Back in February 2014, I was excitedly preparing for my first trip to Australia. I was working there for a few weeks, followed by a trip to Hong Kong on my way home, and in anticipation, I bought a couple of guide books. Flipping through them at my desk, a colleague leant over, took a look at them and said, ‘Guide books? That’s very….analogue of you.’

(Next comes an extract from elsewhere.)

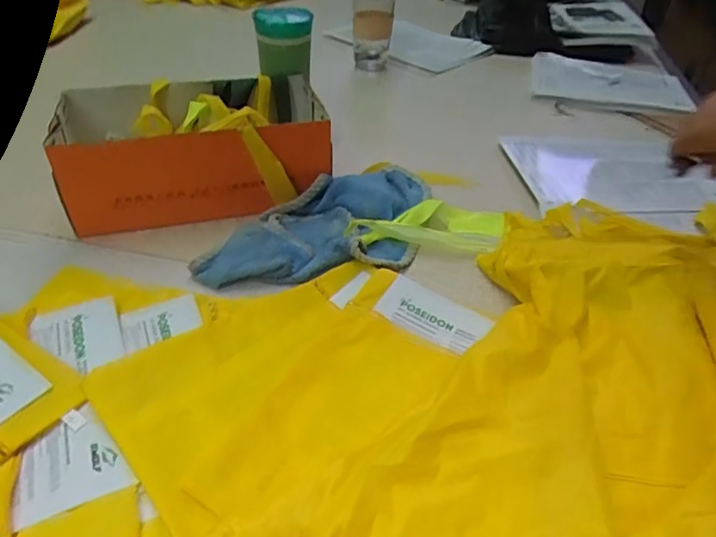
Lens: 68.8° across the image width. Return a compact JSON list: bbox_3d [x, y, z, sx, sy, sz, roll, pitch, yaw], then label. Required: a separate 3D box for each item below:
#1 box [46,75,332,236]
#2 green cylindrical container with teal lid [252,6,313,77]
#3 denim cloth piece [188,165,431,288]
[{"bbox_3d":[-0.193,-0.146,0.627,0.293,0.104,0.147,-7,40,-14],"label":"box"},{"bbox_3d":[-0.094,-0.288,0.670,0.068,0.073,0.074,-5,40,-11],"label":"green cylindrical container with teal lid"},{"bbox_3d":[-0.024,-0.048,0.578,0.307,0.034,0.138,-22,46,-29],"label":"denim cloth piece"}]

In a world of Kindles and iPhones and Alexas, yeah, I guess it is. Why search through a book for an answer when I could Google it? There aren’t photos on every page like a blog post, and no links to click on if I want to book something. But there is something so wholesome, so exciting about reading a guide book. In your hands is physical proof of all the potential places you could soon be exploring; and it doesn’t need a marketing budget for you to find something – just a browse through a good old fashioned index.
So, why should you pick up a sturdy little guide book for your next trip? Well…
You won’t always have the internet abroad
‘But O2 have European roaming now!’ I hear you cry. Great, but that’s not going to help me in Japan, is it? It didn’t help me when I was in Leshan in China, with not only no signal, but no access to the internet AT ALL. Anywhere. So a guide book is my best friend, helping me find my way, reference where I need to be and, most importantly, where I started out. And with phone batteries being so dire now anyway, you might not even be able to reference your Google Maps screenshots.
You can customise your trip with them
Those who keep books pristine, look away now. Because I am here to tell you that a well-used guide book is not going to look brand new for long. I fold pages, I highlight where I want to go, I tear maps out to carry in my pocket. Guide books are wonderful for breaking down suburbs of big cities into identifiable chunks or pointing out somewhere close by that you didn’t realise was totally accessible.
Which means wherever you are, you can find something relevant
No need to worry about wading through millions of recommendations online; if you know you’re in Chinatown in Singapore and you want something to eat that the locals would approve of and that isn’t made of questionable meat, check yo guide book! Right there, across a couple of pages are some solid suggestions, ripe for the picking and fluster free. Easy peasy.
Pick how specific you want to be
I’ve got a selection of pocket guide books which are perfect for city breaks, and some bigger beasts for wider country exploring. When I did road trips in Ireland and South Africa, the country-wide versions were my bibles for itinerary planning; and the Eastern Europe one is basically my new tick list of where I want to book next time Ryanair have a sale.
You’re reminded of the awesome places you’ve been
My bedside table packed with guide books is one of my favourite parts of my bedroom. The books bring me inspiration for future trips (see Bucharest and New York tucked in there? That’s a sneak peek at what 2018 has in store!) and remind me of awesome places I’ve already been. Some are well-thumbed, like my Hong Kong one which has been with me for both trips and is coming with me again in two weeks time. Others, like Osaka, are patiently waiting to be taken on their first trip.
When we’re constantly offered so much choice when it comes to travel, sometimes I just want an answer. A guide book gives me honesty, reliability and the smell of fresh print that I love in my fiction collections too. Whether I’m wanderlusting on the tube into work, or on a flight somewhere new, it’s the potential adventure on every page that has me hooked on buying them.